Tugas:
Menurut artikel tentang Pergub Nomor 31, tolong sebutkan jenjang minimal sertifikat UKW yang wajib dimiliki wartawan yang bertugas.

Bagian teks:
┌──

Diduga Monopoli Pergub Nomor 31 Tentang Penyebarluasan Informasi

Ilustrasi Kebebasan Pers (Shutterstock)
  • Peraturan Gubernur Bengkulu Nomor 31 Tentang Penyebarluasan Informasi Penyelenggara Pemerintah yang dinilai kontroversi.
  • Tanggapan Badan Pemeriksaan Keuang Republik Indonesia (BPK-RI) perihal Kerjasama Pemerintah Daerah dengan Perusahaan Pers
  • Tanggapan Dewan Pers perihal Kerjasama Pemerintah Daerah dengan Perusahaan Pers
  • Tugas Badan Pemeriksaan Keuang Republik Indonesia (BPK-RI) perihal Kerjasama Perusahaan Pers dan Pemerintah Daerah
  • Standar Baku Mutu atau Penetapan Harga Kerjasama Perusahaan Pers dan Pemerintah Daerah

Pemerintah Provinsi Bengkulu melalui Gubernur Rohidin Mersyah pada tanggal 1 Bulan 10 Tahun 2021 telah menetapkan Peraturan Gubernur (Pergub) Nomor 31 Tentang Penyebarluasan Informasi Penyelenggara Pemerintah. Pergub tersebut saat ini dinilai kontroversi karena mengatur perusahaan pers untuk bermitra.

Pergub nomor 31 di Pasal 15 (3) media massa yang telah memenuhi kriteria seperti: Terdaftar dan terverifikasi administrasi di Dewan Pers, penanggungjawab redaksi harus berkompetensi wartawan utama, dan wartawan yang bertugas wajib memiliki sertifikat Uji Kompetensi Wartawan (UKW) minimal wartawan muda.

Badan Pemeriksaan Keuang Republik Indonesia (BPK-RI) sebelum ditetapkan Pergub 31 telah mengeluarkan klarifikasi dengan menelaah sesuai pedoman standar pemeriksaan keuangan negara dan peraturan perundang-undangan yang berlaku terkait kerjasama antara Pemerintah dan perusahaan pers yang belum terverifikasi di dewan pers.

  1. BPK dalam melaksanakan tugas pemerintah atas pengelolaan dan pertanggungjawaban keuangan negara berpedoman pada standar pemeriksaan keuangan negara dan peraturan perundang-undangan yang berlaku.
  2. BPK yang diantaranya memiliki tugas pemeriksaan pengelolaan dan pertanggungjawaban keuangan pada kementerian komunikasi dan informatika, termasuk Dewan Pers didalamnya, tidak pernah menyampaikan pernyataan dan memberikan pendapat kepada Dewan Pers yang belum diverifikasi oleh Dewan Pers dapat/akan menjadi temuan pemeriksaan BPK.

Kisruh persoalan Pergub Nomor 31 media yang belum terverifikasi Dewan Pers tidak bakal bisa menjalin kerja sama media dengan pemerintahan, baik provinsi maupun kabupaten/kota juga terjadi di Kalimantan Selatan. Hal tersebut diketahui saat Ketua Dewan Pers, Mohammad Nuh saat menyambangi Kota Banjarmasin.

└──

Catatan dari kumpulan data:

┌──

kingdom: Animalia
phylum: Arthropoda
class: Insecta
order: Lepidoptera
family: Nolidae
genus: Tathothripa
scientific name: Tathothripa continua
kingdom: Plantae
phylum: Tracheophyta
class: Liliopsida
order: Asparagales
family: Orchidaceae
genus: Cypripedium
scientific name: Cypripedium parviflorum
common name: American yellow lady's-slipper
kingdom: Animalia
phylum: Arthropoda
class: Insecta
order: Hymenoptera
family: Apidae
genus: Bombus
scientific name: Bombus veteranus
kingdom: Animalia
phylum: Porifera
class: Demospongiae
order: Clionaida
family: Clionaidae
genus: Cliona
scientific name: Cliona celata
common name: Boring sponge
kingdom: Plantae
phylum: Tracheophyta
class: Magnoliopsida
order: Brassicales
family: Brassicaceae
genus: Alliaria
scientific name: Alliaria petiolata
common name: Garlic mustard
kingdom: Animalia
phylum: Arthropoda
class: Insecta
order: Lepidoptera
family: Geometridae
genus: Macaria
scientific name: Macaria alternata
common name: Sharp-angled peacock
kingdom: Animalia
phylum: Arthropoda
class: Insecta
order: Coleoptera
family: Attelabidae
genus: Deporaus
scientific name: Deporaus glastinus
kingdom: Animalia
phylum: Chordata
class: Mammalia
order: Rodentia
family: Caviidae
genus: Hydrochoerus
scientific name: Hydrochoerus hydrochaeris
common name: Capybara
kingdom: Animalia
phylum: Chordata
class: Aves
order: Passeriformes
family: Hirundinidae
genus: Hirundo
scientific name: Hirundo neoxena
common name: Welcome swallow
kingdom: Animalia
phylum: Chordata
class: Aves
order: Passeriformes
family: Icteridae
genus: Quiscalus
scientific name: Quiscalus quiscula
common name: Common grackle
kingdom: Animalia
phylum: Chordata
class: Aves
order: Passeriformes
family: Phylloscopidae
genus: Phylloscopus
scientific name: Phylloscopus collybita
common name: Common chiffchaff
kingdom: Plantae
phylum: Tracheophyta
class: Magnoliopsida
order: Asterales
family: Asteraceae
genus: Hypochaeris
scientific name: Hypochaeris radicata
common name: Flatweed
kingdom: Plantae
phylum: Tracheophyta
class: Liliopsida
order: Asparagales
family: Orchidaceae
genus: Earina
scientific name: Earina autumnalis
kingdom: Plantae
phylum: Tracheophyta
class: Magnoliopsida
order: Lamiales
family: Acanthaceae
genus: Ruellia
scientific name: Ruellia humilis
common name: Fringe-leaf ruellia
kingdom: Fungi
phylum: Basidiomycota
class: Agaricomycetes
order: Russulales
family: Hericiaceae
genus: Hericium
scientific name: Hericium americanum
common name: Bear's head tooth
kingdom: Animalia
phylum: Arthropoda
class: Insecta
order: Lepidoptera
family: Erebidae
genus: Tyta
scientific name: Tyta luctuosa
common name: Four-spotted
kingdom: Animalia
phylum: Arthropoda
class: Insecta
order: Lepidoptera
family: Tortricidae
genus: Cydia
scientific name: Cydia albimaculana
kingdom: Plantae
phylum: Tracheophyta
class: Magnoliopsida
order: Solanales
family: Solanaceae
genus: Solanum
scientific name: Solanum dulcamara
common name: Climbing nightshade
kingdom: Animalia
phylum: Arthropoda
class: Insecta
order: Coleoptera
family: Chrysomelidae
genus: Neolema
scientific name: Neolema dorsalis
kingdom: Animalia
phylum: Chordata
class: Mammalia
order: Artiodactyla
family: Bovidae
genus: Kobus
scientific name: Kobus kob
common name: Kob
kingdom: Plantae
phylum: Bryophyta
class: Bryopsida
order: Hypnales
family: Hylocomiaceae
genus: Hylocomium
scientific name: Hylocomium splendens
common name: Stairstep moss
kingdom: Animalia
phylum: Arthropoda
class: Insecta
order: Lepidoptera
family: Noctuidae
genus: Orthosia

└──

Jawaban:
Minimal wartawan muda.